WORK ORDER:
Each line in the entries below that holds the string "vuepress" is to be listed.
THE DATA Start Marker
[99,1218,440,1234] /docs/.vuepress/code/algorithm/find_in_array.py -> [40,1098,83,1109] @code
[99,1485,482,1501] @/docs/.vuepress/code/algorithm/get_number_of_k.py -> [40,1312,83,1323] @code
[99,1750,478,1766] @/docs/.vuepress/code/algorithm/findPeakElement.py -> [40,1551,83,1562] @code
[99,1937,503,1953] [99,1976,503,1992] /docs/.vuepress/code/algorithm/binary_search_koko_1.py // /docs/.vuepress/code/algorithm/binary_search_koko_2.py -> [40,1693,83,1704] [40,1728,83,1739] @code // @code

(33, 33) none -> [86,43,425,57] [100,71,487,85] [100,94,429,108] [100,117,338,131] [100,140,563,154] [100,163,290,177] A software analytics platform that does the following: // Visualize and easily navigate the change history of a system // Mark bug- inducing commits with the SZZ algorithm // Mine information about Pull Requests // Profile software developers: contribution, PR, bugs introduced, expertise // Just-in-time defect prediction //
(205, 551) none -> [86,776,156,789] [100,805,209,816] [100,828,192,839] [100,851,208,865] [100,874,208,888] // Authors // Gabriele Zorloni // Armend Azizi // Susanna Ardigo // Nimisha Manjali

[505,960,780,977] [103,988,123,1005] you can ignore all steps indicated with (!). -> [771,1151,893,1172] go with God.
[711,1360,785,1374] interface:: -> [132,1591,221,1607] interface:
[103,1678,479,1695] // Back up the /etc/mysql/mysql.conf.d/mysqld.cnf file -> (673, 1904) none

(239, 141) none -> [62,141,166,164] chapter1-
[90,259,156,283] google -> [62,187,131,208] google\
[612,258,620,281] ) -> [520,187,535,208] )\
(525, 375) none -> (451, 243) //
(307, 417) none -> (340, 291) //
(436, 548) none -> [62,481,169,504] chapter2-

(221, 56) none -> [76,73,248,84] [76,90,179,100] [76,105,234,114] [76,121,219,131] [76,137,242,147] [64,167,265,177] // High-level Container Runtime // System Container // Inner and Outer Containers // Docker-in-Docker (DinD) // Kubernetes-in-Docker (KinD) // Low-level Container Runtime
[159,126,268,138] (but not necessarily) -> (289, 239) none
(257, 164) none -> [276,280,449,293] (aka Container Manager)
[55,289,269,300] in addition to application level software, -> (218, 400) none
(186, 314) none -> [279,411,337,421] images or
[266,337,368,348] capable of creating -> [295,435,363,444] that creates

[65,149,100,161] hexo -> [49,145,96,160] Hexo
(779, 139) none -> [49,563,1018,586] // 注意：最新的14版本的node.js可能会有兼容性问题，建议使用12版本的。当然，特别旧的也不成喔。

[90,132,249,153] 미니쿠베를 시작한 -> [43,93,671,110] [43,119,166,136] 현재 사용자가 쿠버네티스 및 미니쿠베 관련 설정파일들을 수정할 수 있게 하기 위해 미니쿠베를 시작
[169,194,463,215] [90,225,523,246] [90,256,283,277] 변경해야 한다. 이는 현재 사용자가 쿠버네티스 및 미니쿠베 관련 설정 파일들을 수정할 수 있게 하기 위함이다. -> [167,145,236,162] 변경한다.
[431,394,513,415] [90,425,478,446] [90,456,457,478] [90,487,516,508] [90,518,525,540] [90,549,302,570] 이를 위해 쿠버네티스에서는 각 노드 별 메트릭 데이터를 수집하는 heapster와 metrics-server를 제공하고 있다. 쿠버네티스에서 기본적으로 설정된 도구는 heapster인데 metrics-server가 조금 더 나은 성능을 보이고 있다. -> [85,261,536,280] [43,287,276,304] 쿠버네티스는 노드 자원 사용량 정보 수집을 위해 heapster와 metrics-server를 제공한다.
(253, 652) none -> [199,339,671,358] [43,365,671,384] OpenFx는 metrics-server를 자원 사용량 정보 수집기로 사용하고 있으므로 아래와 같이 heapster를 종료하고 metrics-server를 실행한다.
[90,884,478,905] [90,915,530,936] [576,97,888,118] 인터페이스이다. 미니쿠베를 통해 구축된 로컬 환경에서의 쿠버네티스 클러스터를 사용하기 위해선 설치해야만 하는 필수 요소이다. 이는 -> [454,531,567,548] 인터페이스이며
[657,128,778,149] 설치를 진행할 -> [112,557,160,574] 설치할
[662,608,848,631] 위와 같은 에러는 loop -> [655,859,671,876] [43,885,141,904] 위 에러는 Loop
THE DATA End Marker
RESPONSE FOR THIS EXERCISE:
[99,1218,440,1234] /docs/.vuepress/code/algorithm/find_in_array.py -> [40,1098,83,1109] @code
[99,1485,482,1501] @/docs/.vuepress/code/algorithm/get_number_of_k.py -> [40,1312,83,1323] @code
[99,1750,478,1766] @/docs/.vuepress/code/algorithm/findPeakElement.py -> [40,1551,83,1562] @code
[99,1937,503,1953] [99,1976,503,1992] /docs/.vuepress/code/algorithm/binary_search_koko_1.py // /docs/.vuepress/code/algorithm/binary_search_koko_2.py -> [40,1693,83,1704] [40,1728,83,1739] @code // @code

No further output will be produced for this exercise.